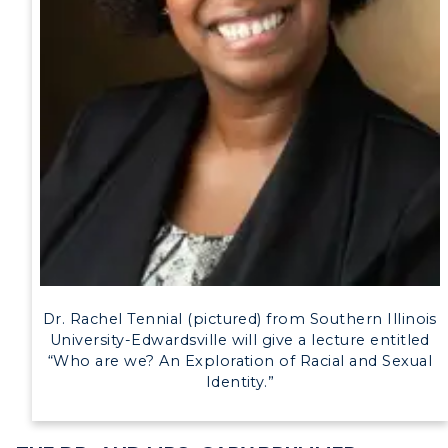
Human Resources
Campus Map
Service Catalog
myGate Login
Canvas Login
RacerMail
RacerNet
Dr. Rachel Tennial (pictured) from Southern Illinois
University-Edwardsville will give a lecture entitled
“Who are we? An Exploration of Racial and Sexual
Identity.”
ADMISSIONS →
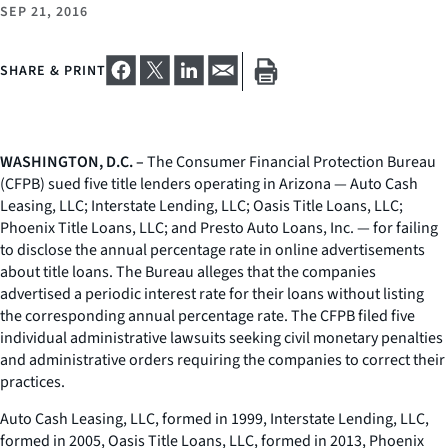
SEP 21, 2016
SHARE & PRINT
WASHINGTON, D.C. –
The Consumer Financial Protection Bureau
(CFPB) sued five title lenders operating in Arizona — Auto Cash
Leasing, LLC; Interstate Lending, LLC; Oasis Title Loans, LLC;
Phoenix Title Loans, LLC; and Presto Auto Loans, Inc. — for failing
to disclose the annual percentage rate in online advertisements
about title loans. The Bureau alleges that the companies
advertised a periodic interest rate for their loans without listing
the corresponding annual percentage rate. The CFPB filed five
individual administrative lawsuits seeking civil monetary penalties
and administrative orders requiring the companies to correct their
practices.
Auto Cash Leasing, LLC, formed in 1999, Interstate Lending, LLC,
formed in 2005, Oasis Title Loans, LLC, formed in 2013, Phoenix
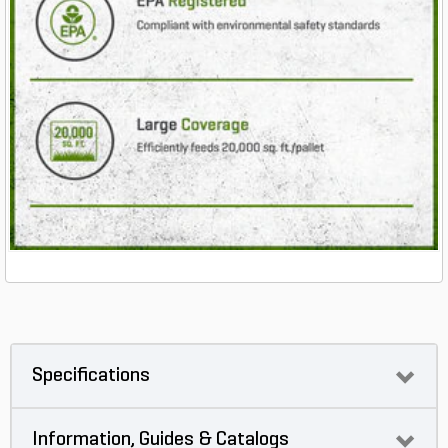
Specifications
Information, Guides & Catalogs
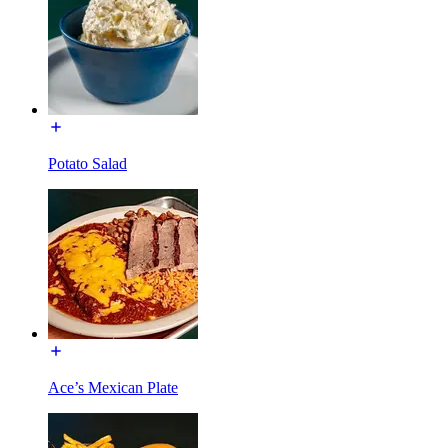
Potato Salad
Ace’s Mexican Plate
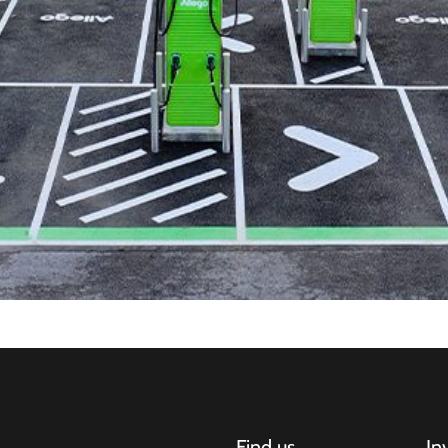
Find us
In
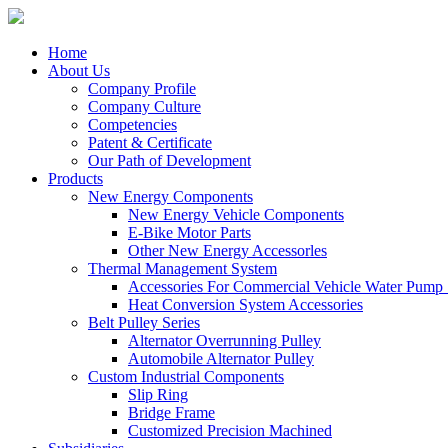
Home
About Us
Company Profile
Company Culture
Competencies
Patent & Certificate
Our Path of Development
Products
New Energy Components
New Energy Vehicle Components
E-Bike Motor Parts
Other New Energy Accessorles
Thermal Management System
Accessories For Commercial Vehicle Water Pump
Heat Conversion System Accessories
Belt Pulley Series
Alternator Overrunning Pulley
Automobile Alternator Pulley
Custom Industrial Components
Slip Ring
Bridge Frame
Customized Precision Machined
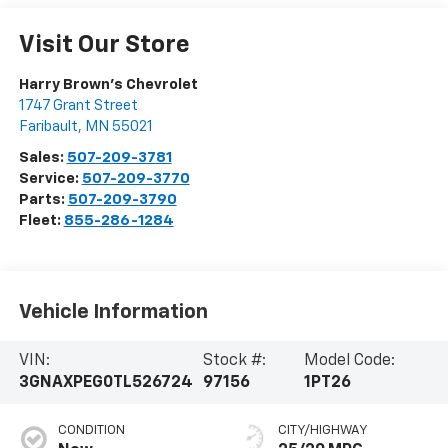
Visit Our Store
Harry Brown's Chevrolet
1747 Grant Street
Faribault
,
MN
55021
Sales:
507-209-3781
Service:
507-209-3770
Parts:
507-209-3790
Fleet:
855-286-1284
Vehicle Information
VIN:
Stock #:
Model Code:
3GNAXPEG0TL526724
97156
1PT26
CONDITION
CITY/HIGHWAY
======
Take the entries above and restate them word for word, minus their images.

Human Resources
Campus Map
Service Catalog
myGate Login
Canvas Login
RacerMail
RacerNet
Dr. Rachel Tennial (pictured) from Southern Illinois
University-Edwardsville will give a lecture entitled
“Who are we? An Exploration of Racial and Sexual
Identity.”
ADMISSIONS →
SEP 21, 2016
SHARE & PRINT
WASHINGTON, D.C. –
The Consumer Financial Protection Bureau
(CFPB) sued five title lenders operating in Arizona — Auto Cash
Leasing, LLC; Interstate Lending, LLC; Oasis Title Loans, LLC;
Phoenix Title Loans, LLC; and Presto Auto Loans, Inc. — for failing
to disclose the annual percentage rate in online advertisements
about title loans. The Bureau alleges that the companies
advertised a periodic interest rate for their loans without listing
the corresponding annual percentage rate. The CFPB filed five
individual administrative lawsuits seeking civil monetary penalties
and administrative orders requiring the companies to correct their
practices.
Auto Cash Leasing, LLC, formed in 1999, Interstate Lending, LLC,
formed in 2005, Oasis Title Loans, LLC, formed in 2013, Phoenix
Specifications
Information, Guides & Catalogs
Potato Salad
Ace’s Mexican Plate
Find us
In
Home
About Us
Company Profile
Company Culture
Competencies
Patent & Certificate
Our Path of Development
Products
New Energy Components
New Energy Vehicle Components
E-Bike Motor Parts
Other New Energy Accessorles
Thermal Management System
Accessories For Commercial Vehicle Water Pump
Heat Conversion System Accessories
Belt Pulley Series
Alternator Overrunning Pulley
Automobile Alternator Pulley
Custom Industrial Components
Slip Ring
Bridge Frame
Customized Precision Machined
Visit Our Store
Harry Brown's Chevrolet
1747 Grant Street
Faribault
,
MN
55021
Sales:
507-209-3781
Service:
507-209-3770
Parts:
507-209-3790
Fleet:
855-286-1284
Vehicle Information
VIN:
Stock #:
Model Code:
3GNAXPEG0TL526724
97156
1PT26
CONDITION
CITY/HIGHWAY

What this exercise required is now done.